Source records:
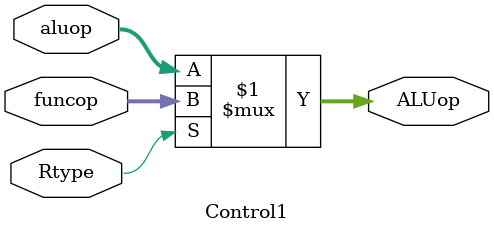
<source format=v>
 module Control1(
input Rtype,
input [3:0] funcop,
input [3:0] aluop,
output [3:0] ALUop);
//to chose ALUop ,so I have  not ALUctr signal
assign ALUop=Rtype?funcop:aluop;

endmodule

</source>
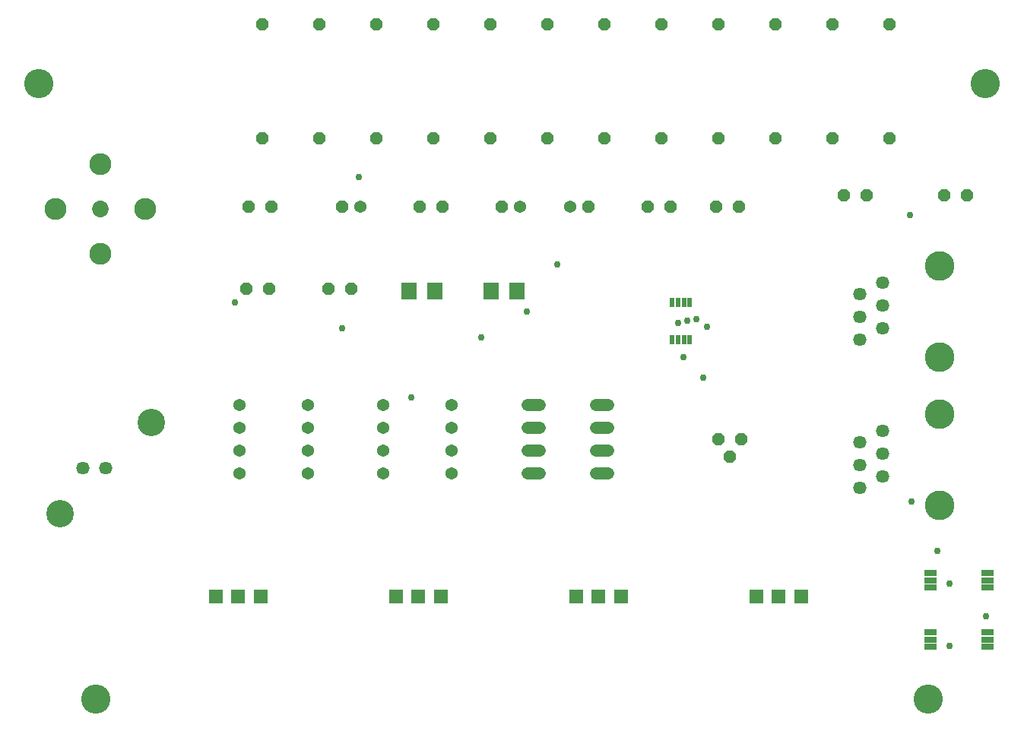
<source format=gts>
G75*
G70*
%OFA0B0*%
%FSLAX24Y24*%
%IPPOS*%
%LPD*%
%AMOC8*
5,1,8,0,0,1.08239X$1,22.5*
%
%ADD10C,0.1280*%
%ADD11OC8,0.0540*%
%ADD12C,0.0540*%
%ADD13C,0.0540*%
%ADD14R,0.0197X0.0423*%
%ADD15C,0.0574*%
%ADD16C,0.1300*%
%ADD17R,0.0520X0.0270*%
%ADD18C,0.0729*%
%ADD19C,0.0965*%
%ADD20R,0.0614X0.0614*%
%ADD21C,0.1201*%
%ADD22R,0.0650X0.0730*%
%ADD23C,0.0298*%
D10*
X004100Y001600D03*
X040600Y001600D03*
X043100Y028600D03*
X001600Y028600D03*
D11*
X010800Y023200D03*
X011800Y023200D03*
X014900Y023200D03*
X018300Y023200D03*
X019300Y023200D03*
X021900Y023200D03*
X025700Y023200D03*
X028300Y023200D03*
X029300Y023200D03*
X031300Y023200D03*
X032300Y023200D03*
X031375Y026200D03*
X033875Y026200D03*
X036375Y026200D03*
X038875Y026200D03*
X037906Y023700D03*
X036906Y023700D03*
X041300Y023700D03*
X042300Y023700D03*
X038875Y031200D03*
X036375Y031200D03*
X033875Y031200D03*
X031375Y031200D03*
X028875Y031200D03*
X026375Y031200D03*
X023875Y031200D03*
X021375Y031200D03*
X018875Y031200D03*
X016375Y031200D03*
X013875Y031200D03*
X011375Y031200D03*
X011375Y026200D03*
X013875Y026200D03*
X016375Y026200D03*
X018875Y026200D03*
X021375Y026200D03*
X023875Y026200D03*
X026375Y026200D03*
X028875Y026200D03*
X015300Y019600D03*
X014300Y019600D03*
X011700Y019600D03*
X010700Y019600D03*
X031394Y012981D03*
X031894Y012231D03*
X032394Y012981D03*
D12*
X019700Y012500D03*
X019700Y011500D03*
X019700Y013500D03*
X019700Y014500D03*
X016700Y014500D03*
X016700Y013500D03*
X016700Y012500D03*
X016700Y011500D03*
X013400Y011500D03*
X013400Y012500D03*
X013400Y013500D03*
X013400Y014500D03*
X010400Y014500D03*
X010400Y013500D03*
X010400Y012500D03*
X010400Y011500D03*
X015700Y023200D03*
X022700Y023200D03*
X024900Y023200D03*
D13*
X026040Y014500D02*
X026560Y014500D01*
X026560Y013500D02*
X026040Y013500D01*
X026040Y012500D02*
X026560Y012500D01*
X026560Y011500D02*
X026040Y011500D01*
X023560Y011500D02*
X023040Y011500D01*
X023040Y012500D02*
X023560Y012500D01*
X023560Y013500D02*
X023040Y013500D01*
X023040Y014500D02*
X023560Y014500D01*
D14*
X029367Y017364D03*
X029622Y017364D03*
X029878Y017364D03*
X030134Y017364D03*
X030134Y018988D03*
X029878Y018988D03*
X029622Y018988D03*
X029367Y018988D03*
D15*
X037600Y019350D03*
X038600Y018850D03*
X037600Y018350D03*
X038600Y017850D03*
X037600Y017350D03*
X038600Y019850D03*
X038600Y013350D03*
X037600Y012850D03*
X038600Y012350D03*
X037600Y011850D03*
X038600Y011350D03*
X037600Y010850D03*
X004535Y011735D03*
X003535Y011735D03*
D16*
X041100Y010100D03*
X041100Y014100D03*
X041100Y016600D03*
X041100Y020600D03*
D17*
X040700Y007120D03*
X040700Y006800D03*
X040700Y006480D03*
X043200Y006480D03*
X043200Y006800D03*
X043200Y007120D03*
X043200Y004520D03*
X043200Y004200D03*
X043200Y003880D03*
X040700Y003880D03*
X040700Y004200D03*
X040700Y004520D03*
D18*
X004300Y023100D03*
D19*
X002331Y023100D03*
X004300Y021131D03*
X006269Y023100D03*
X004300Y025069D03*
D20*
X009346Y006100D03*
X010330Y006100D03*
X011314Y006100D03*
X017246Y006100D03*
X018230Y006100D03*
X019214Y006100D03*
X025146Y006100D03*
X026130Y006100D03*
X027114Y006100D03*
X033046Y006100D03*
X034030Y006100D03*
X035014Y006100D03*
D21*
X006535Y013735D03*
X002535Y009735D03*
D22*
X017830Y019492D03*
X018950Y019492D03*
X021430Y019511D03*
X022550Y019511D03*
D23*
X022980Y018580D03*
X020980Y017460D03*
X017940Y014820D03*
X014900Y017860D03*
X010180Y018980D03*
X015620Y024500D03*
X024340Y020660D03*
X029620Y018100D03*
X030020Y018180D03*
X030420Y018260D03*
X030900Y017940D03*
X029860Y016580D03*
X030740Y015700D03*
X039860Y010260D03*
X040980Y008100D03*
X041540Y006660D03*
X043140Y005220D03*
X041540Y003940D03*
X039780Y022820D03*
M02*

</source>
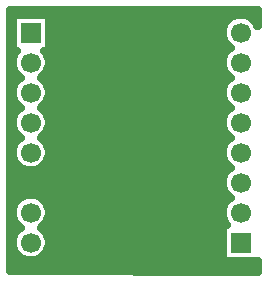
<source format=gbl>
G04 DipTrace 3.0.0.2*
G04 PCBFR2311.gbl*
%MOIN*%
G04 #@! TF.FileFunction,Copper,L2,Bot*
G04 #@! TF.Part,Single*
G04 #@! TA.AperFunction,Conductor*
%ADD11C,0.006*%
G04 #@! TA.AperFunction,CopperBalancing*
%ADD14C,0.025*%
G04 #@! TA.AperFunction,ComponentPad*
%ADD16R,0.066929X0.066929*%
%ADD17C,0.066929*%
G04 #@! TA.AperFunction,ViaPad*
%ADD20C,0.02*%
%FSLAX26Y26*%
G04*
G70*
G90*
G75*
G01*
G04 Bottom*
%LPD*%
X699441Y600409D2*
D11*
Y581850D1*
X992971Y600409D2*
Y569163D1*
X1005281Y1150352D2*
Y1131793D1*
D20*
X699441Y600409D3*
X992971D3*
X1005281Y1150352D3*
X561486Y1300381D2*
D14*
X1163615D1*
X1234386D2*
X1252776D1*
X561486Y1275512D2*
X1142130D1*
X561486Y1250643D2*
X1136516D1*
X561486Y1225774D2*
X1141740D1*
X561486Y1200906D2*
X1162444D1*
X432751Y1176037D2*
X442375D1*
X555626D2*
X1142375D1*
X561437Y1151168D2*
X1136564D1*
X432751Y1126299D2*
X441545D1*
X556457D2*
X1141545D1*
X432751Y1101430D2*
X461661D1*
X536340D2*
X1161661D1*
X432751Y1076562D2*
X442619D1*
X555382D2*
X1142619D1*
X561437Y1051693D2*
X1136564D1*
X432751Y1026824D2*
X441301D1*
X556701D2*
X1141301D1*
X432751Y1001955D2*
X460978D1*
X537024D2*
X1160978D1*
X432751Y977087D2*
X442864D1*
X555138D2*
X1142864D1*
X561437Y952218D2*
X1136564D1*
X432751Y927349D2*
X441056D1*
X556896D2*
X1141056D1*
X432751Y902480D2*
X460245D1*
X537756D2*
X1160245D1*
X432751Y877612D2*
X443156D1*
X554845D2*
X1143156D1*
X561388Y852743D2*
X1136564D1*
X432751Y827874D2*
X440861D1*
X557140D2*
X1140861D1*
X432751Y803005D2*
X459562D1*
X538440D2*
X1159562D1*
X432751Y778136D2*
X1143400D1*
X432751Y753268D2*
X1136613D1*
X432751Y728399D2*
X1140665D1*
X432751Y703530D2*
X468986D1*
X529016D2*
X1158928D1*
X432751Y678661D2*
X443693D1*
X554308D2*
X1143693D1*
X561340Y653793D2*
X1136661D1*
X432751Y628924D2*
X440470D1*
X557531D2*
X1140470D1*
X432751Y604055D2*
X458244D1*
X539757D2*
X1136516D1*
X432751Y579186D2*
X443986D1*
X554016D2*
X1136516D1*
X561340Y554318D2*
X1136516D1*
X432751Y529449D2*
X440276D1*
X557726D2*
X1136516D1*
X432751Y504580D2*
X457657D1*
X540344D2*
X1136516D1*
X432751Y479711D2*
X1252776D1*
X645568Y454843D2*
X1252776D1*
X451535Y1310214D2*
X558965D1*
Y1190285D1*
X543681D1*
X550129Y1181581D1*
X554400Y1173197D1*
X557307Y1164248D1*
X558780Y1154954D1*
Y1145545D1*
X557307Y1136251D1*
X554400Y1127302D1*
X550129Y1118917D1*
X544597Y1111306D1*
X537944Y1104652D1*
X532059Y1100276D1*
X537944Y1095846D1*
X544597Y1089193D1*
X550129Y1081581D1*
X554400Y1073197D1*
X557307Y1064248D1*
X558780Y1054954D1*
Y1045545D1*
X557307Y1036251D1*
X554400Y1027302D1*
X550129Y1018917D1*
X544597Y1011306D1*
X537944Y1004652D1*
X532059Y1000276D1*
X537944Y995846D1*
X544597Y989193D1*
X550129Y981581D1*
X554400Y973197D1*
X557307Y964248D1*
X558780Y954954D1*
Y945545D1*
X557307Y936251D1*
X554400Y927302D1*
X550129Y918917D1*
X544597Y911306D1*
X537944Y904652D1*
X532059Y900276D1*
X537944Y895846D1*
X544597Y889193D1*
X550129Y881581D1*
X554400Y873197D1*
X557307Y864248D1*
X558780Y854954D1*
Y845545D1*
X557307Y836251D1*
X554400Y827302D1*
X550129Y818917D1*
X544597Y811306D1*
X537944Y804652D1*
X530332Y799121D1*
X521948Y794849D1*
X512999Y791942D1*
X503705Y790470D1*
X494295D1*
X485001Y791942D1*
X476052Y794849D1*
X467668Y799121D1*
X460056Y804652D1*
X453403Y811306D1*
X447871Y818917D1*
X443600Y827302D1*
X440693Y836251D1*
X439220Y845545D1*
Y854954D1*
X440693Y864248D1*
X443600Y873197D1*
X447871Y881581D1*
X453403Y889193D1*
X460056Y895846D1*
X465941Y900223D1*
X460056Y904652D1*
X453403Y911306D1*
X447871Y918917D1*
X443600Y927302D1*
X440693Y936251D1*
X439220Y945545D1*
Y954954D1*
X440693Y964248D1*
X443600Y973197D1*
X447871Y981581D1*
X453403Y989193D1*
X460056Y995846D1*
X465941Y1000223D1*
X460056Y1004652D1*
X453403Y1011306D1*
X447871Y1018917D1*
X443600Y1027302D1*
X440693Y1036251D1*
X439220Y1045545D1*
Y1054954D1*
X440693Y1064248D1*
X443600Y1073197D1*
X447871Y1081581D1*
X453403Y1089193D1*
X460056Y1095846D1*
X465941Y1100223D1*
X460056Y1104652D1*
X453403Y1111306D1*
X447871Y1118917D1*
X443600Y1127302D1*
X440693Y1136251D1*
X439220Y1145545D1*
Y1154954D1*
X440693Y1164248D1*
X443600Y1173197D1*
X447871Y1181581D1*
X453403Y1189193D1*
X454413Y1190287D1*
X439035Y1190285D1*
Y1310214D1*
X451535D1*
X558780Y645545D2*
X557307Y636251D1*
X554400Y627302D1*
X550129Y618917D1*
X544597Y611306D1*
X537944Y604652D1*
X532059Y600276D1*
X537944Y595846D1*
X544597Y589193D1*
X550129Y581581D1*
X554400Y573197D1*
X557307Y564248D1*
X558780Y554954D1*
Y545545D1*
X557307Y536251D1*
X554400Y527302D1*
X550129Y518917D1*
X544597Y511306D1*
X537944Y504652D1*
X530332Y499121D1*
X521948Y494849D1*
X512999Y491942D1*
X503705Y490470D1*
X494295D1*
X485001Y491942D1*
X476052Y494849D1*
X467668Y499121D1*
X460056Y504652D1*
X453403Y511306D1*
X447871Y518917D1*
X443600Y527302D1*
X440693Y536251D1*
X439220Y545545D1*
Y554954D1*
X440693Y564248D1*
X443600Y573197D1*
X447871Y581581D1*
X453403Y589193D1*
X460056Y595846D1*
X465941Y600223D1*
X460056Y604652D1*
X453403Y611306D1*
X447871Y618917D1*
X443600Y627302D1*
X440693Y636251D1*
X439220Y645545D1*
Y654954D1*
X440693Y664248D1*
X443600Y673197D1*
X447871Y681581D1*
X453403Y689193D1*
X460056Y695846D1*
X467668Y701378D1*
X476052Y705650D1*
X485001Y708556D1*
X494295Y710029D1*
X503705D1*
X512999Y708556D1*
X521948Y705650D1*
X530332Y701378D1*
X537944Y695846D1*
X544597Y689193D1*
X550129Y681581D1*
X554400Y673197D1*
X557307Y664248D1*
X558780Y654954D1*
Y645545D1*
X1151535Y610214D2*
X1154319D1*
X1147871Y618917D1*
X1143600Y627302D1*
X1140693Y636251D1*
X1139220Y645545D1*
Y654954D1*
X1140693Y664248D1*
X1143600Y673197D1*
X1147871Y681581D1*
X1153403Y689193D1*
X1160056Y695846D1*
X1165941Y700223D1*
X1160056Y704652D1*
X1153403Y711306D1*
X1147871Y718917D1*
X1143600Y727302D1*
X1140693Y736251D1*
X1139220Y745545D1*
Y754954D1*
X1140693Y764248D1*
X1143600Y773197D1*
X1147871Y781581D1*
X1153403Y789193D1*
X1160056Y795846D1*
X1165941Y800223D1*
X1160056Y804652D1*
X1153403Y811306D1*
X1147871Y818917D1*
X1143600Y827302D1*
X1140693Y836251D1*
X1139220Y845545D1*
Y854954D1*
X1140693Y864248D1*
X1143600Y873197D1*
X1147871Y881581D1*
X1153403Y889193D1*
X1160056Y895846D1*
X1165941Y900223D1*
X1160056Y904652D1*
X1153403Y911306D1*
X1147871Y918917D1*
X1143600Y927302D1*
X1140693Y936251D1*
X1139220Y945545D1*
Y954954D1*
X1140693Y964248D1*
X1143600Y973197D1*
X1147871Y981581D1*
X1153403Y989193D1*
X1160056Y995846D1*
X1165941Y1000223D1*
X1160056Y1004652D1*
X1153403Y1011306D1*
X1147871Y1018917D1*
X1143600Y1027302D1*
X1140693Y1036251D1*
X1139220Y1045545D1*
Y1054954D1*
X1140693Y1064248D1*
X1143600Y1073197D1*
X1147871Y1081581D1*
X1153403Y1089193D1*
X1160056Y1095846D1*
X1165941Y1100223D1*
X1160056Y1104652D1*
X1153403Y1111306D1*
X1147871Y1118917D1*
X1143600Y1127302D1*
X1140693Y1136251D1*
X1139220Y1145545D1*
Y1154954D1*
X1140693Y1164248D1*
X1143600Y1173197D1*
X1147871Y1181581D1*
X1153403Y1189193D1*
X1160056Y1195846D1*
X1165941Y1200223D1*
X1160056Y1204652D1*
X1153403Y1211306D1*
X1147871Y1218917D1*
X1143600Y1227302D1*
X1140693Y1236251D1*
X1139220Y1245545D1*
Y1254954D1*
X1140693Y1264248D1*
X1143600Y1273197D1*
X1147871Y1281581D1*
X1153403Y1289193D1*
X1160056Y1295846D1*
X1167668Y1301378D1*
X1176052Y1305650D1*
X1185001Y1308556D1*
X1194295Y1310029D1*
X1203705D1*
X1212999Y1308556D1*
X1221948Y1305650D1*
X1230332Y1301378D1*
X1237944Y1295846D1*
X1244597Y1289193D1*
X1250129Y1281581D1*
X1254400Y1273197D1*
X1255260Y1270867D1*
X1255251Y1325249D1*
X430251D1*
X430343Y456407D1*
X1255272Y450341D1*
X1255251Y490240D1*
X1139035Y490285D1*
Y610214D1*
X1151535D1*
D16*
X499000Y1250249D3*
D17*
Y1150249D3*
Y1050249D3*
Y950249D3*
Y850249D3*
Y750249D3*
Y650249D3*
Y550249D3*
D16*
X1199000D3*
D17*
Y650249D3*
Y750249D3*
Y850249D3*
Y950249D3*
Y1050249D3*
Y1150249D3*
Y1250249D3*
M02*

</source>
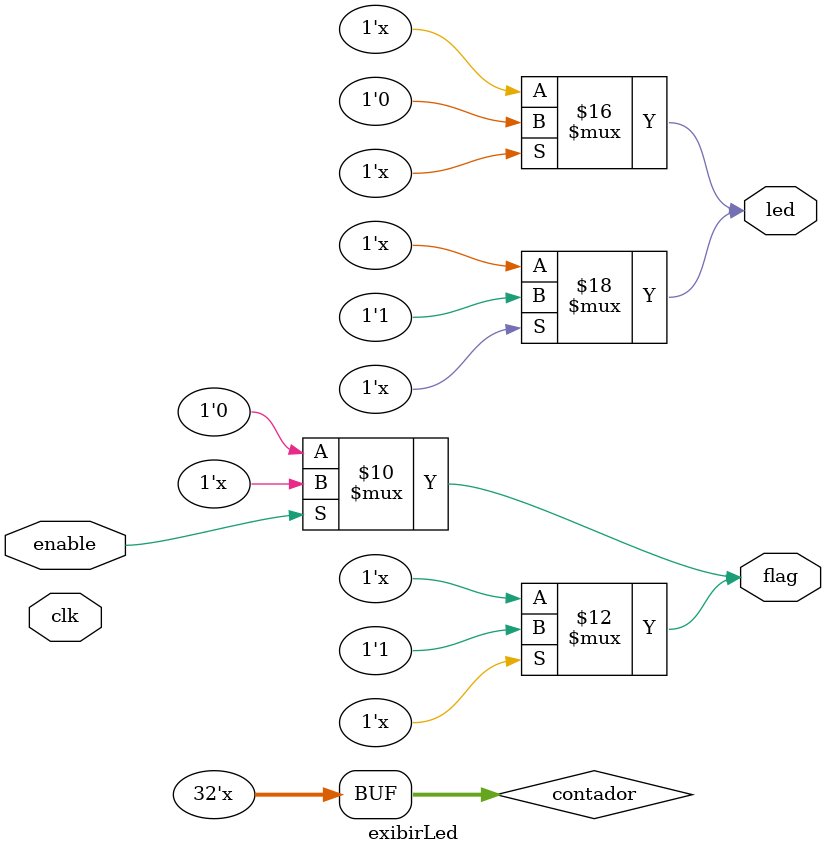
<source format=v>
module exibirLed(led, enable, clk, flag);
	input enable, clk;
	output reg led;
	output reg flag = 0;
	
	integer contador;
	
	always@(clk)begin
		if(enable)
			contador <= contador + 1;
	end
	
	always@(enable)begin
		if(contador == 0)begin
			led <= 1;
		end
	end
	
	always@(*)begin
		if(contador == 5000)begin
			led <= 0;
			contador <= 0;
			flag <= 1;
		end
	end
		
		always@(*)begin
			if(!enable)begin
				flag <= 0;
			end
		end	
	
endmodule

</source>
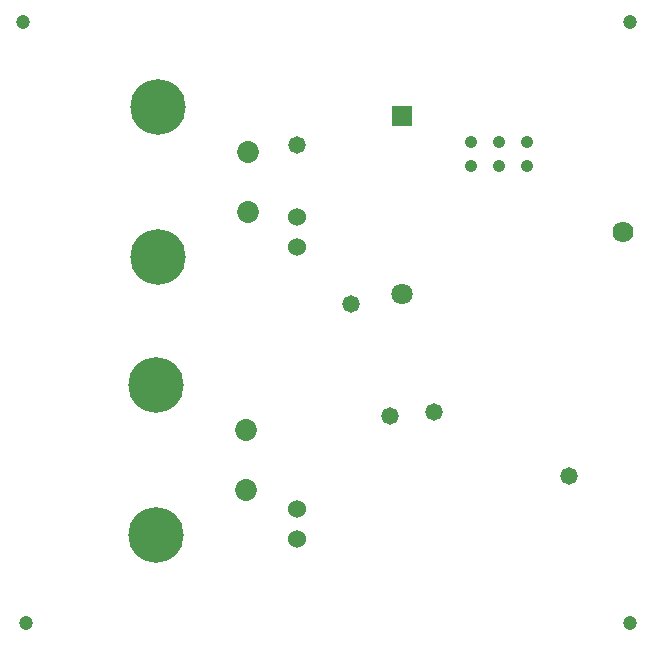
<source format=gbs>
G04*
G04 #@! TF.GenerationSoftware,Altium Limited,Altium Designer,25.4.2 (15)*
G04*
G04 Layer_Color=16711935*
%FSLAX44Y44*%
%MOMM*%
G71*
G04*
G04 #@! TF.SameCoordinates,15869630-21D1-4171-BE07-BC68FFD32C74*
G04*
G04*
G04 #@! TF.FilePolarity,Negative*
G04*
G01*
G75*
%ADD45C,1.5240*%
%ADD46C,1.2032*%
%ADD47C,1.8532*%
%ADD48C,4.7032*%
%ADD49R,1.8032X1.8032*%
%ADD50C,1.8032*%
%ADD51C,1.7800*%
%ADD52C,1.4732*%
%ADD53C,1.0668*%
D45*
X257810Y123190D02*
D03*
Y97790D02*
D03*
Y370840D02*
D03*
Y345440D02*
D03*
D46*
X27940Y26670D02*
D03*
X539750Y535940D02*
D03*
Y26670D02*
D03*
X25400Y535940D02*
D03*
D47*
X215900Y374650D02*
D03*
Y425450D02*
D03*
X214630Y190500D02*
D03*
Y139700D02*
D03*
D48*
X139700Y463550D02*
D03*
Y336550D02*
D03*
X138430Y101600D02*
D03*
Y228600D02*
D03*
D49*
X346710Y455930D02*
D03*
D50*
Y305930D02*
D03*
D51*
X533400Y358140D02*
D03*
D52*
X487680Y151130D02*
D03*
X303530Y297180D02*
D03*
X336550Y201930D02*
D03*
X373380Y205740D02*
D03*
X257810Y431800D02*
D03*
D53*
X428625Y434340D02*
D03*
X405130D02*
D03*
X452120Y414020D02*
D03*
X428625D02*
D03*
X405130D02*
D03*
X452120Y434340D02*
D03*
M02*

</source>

Exercise requirements:
Counting only lines that hold the word "AperFunction", state how many there are in the data. Write the number alone.

Response:
4